:: WORK TASK ::
Restate word for word the entries below, starting with the line with "- **Load shape:**" and continuing through the line with "- **Additional checks:**". Include both of those lines and no others.

━━━━━━━━━━━━━━━━━━━━

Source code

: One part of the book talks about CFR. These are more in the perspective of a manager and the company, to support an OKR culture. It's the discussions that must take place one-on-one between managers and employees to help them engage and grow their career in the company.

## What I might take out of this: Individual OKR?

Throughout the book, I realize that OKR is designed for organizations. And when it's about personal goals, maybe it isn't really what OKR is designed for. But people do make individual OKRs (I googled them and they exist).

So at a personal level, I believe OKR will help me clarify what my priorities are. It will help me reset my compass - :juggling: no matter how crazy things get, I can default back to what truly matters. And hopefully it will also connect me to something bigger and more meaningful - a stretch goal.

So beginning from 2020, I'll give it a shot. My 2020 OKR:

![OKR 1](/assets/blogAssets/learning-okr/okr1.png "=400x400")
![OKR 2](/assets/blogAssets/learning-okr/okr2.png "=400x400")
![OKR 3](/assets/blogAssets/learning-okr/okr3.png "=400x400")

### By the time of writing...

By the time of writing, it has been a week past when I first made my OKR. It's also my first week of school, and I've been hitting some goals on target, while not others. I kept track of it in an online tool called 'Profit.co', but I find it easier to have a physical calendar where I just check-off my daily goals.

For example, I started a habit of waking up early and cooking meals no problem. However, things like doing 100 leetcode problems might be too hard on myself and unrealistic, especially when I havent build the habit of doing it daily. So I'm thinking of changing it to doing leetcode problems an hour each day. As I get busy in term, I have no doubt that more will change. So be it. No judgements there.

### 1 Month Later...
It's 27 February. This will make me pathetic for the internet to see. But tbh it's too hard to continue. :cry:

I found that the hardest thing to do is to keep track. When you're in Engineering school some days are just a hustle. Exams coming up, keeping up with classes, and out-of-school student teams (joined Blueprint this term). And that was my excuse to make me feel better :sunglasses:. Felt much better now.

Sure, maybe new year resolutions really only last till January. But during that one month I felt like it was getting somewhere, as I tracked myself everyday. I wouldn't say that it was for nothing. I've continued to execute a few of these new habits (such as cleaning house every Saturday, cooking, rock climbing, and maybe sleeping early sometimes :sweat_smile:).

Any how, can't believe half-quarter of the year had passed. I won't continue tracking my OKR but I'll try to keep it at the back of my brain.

━━━━━━━━━━━━━━━━━━━━

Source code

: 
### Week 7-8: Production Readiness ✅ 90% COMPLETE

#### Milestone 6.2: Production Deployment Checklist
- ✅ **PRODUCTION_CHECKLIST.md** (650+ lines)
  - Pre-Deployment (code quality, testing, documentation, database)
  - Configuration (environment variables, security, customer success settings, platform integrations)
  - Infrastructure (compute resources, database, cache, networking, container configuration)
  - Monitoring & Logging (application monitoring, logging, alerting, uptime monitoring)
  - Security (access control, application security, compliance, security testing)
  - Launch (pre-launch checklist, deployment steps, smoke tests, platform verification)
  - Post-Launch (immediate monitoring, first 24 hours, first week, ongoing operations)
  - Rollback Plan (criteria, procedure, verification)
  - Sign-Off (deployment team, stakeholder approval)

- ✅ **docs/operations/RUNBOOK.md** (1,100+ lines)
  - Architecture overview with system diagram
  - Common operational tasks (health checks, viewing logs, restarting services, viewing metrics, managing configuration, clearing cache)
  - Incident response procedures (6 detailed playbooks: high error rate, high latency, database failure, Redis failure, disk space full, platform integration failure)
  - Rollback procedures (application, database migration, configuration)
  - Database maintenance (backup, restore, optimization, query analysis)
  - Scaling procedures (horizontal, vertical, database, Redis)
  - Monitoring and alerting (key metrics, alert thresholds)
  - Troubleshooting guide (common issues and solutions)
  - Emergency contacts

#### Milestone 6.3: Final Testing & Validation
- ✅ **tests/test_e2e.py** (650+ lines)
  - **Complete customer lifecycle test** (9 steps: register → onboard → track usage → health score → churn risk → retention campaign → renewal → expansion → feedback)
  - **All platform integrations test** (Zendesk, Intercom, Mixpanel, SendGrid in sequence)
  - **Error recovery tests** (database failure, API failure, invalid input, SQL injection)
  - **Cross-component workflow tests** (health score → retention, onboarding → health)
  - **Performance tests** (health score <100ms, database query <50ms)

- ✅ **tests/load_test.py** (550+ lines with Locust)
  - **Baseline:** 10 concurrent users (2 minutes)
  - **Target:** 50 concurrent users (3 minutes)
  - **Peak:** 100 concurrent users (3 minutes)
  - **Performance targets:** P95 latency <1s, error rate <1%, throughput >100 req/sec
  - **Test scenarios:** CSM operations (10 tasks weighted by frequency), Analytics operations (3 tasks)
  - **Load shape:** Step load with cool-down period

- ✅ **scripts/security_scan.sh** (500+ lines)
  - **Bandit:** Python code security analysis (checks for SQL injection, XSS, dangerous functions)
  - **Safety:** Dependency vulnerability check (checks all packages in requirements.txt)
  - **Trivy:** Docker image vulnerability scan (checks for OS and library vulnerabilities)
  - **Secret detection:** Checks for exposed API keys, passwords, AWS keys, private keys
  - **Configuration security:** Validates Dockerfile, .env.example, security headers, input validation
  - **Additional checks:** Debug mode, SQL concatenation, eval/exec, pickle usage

━━━━━━━━━━━━━━━━━━━━

:: RESULT ::
  - **Load shape:** Step load with cool-down period

- ✅ **scripts/security_scan.sh** (500+ lines)
  - **Bandit:** Python code security analysis (checks for SQL injection, XSS, dangerous functions)
  - **Safety:** Dependency vulnerability check (checks all packages in requirements.txt)
  - **Trivy:** Docker image vulnerability scan (checks for OS and library vulnerabilities)
  - **Secret detection:** Checks for exposed API keys, passwords, AWS keys, private keys
  - **Configuration security:** Validates Dockerfile, .env.example, security headers, input validation
  - **Additional checks:** Debug mode, SQL concatenation, eval/exec, pickle usage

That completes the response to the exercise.